Beijing Tidelion Science and Innovation Group Co., Ltd. has an efficient water management solution. We provide rainwater and flood drainage systems worldwide. Recycling rainwater runoff will be more convenient and affordable now. You just need a custom drainage channel manufacturer, and we are here. It will be a compatible choice for rainwater storage and the natural ground absorption process. Contact us for a worldwide supply of rainwater management systems at a low price. It will be an affordable solution for all.
Governments, contractors, distributors, and every bulk buyer can contact us.
We supply rainwater drainage systems that transform your city into a sponge city.
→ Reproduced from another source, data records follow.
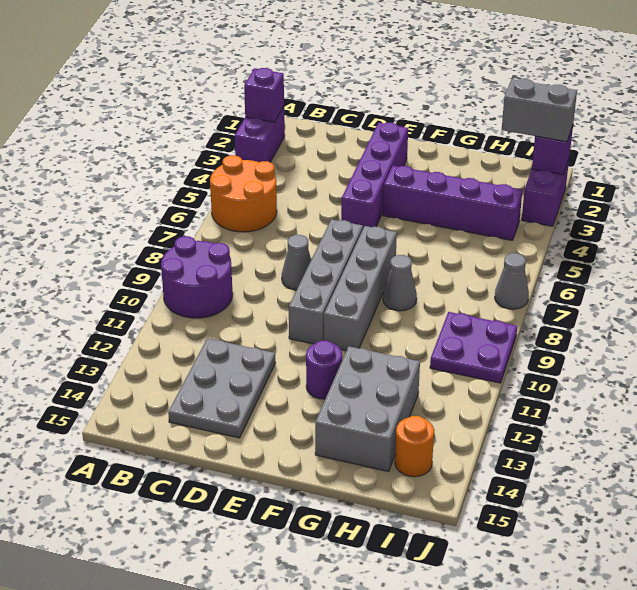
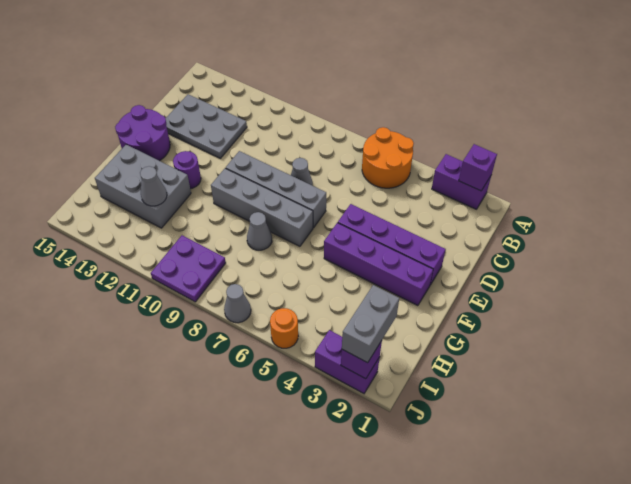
purple 2x2 round brick [161,236,233,318] -> purple 2x2 round brick moved to [115,105,170,161]
purple 1x4 brick [383,166,522,240] -> purple 1x4 brick turned to [324,223,433,306]
none -> grey 1x1 cone [140,166,167,206]
orange 1x1 round brick [395,416,434,477] -> orange 1x1 round brick moved to [270,308,298,348]

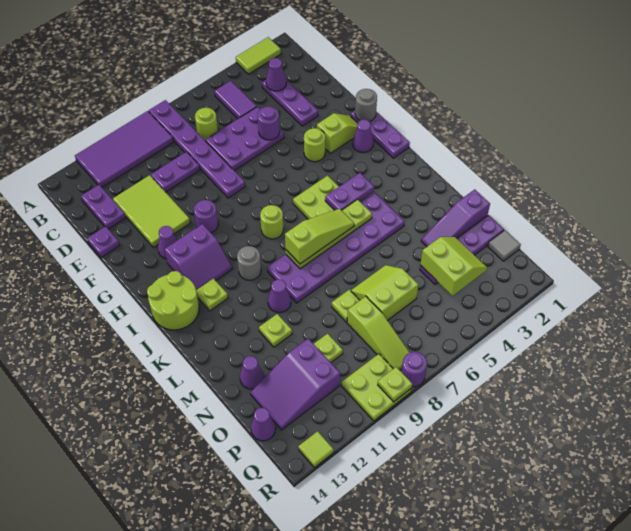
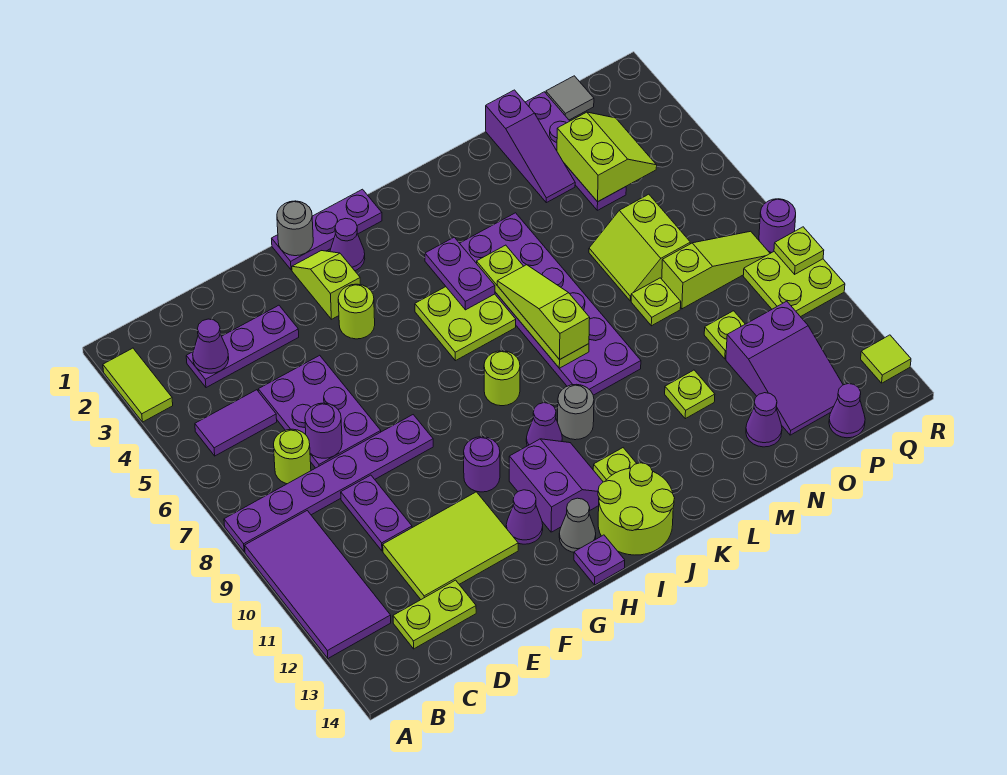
purple 1x2 plate [81,185,126,229] -> lime 1x2 plate [393,580,476,649]
purple 1x1 round brick [257,107,280,140] -> purple 1x1 round brick moved to [305,403,342,458]
purple 1x1 plate [87,226,120,258] -> purple 1x1 plate moved to [574,535,625,585]
none -> grey 1x1 cone [559,498,596,552]
purple 1x1 cone [268,279,291,313] -> purple 1x1 cone moved to [526,403,562,446]
lime 2x2 slope [420,237,487,296] -> lime 2x2 slope turned to [557,112,657,202]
Alleviate the risk of floods through our low impact development systems. We have a low-cost and durable drainage system for all sectors. Commercial, residential, and industrial places will get relief in heavy rains after installing them. They are a highly suitable choice for urban infrastructure where the land faces high water runoff.
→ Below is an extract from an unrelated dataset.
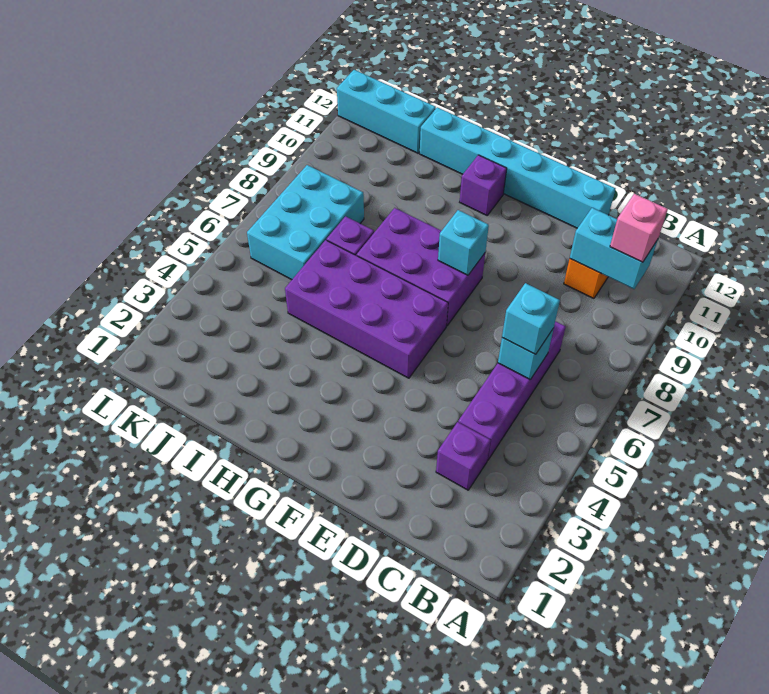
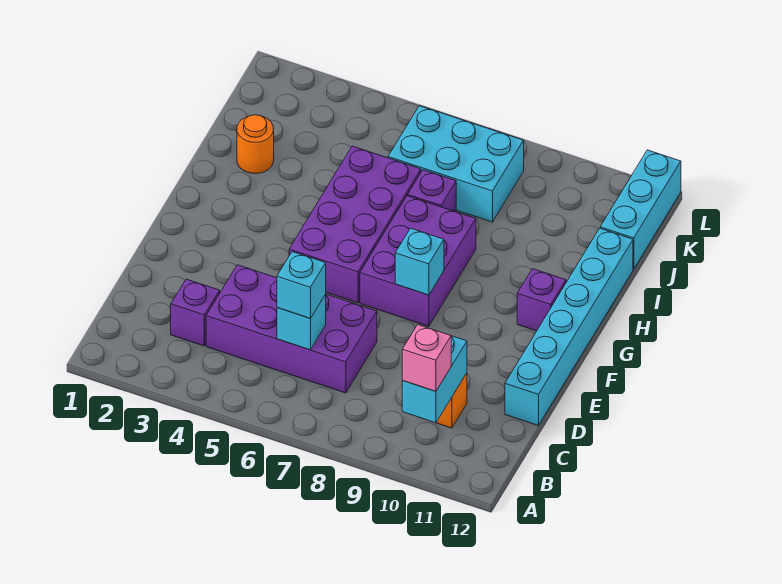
purple 1x4 brick [458,321,566,460] -> purple 2x4 brick [206,265,377,393]
none -> orange 1x1 round brick [237,115,274,173]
The conversion of raw rainwater into clean water is possible through our drainage channels. We supply stormwater management systems that reduce water runoff. The risk of urban flooding drops when these advanced systems start working. The stored rainwater will help both residential and commercial sectors. Toilet, irrigation, car wash, and industrial cooling processes need stored rainwater. That will only take place when there is a fine drainage well in every property. We provide a feasible solution for rainwater reusability to all. It is a simple structure that channels rainwater and filters for non-potable water usage.
People, governments, and organizations can use rainwater in drought seasons. That is possible through our sustainable urban drainage systems. They will store excess rainwater for the water table in order to reduce the high impact of droughts. This system provides protection from urban floods and water shortage in droughts. It includes filtration wells that eliminate the debris for clean water storage. Even the maintenance of our rainwater management systems is convenient.
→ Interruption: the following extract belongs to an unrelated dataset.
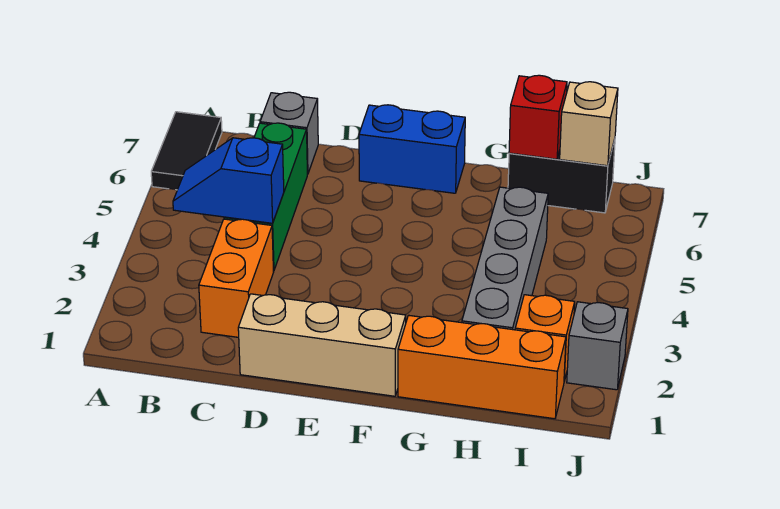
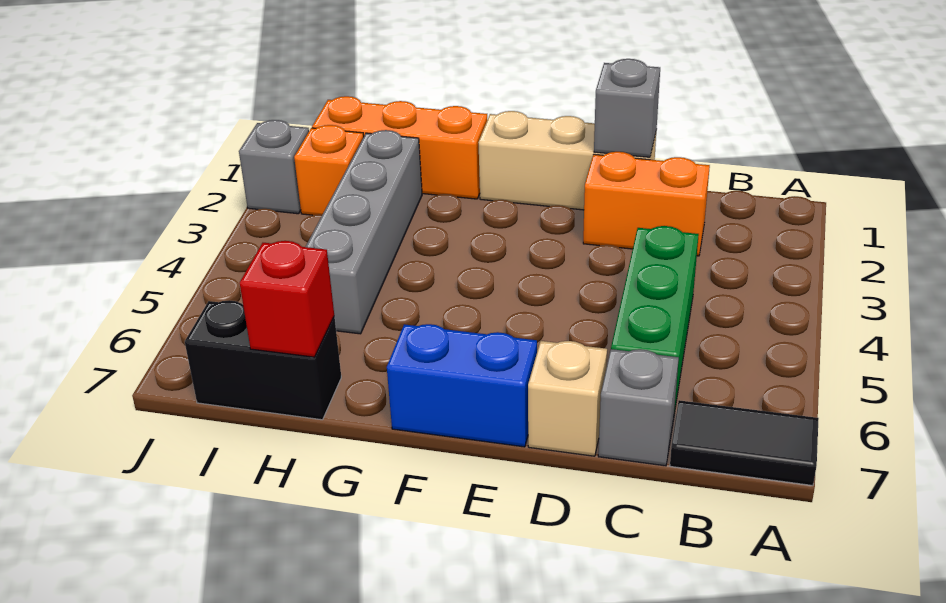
black 1x2 tile [151,112,222,190] -> black 1x2 tile turned to [670,400,819,486]
blue 1x2 slope [173,138,284,223] -> none
orange 1x2 brick [199,219,274,337] -> orange 1x2 brick turned to [583,152,710,256]
none -> grey 1x1 brick [594,59,660,157]
tan 1x1 brick [560,82,618,166] -> tan 1x1 brick moved to [528,341,607,456]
How to Source Rainwater Systems?
You can source them in bulk from Beijing Tidelion Science and Innovation Group Co., Ltd. Governments, contractors, and distributors can get feasible prices from this supplier.
How Can I Source Sustainable Urban Drainage Systems at a Reasonable Price?
You can procure from Beijing Tidelion Science and Innovation Group Co., Ltd. It is a low-priced supplier that has global service.
Is There Any Manufacturer Who Can Supply Custom Drainage Channels?
Beijing Tidelion Science and Innovation Group Co., Ltd. can supply a custom solution. You can contact them for confirmation and quotations.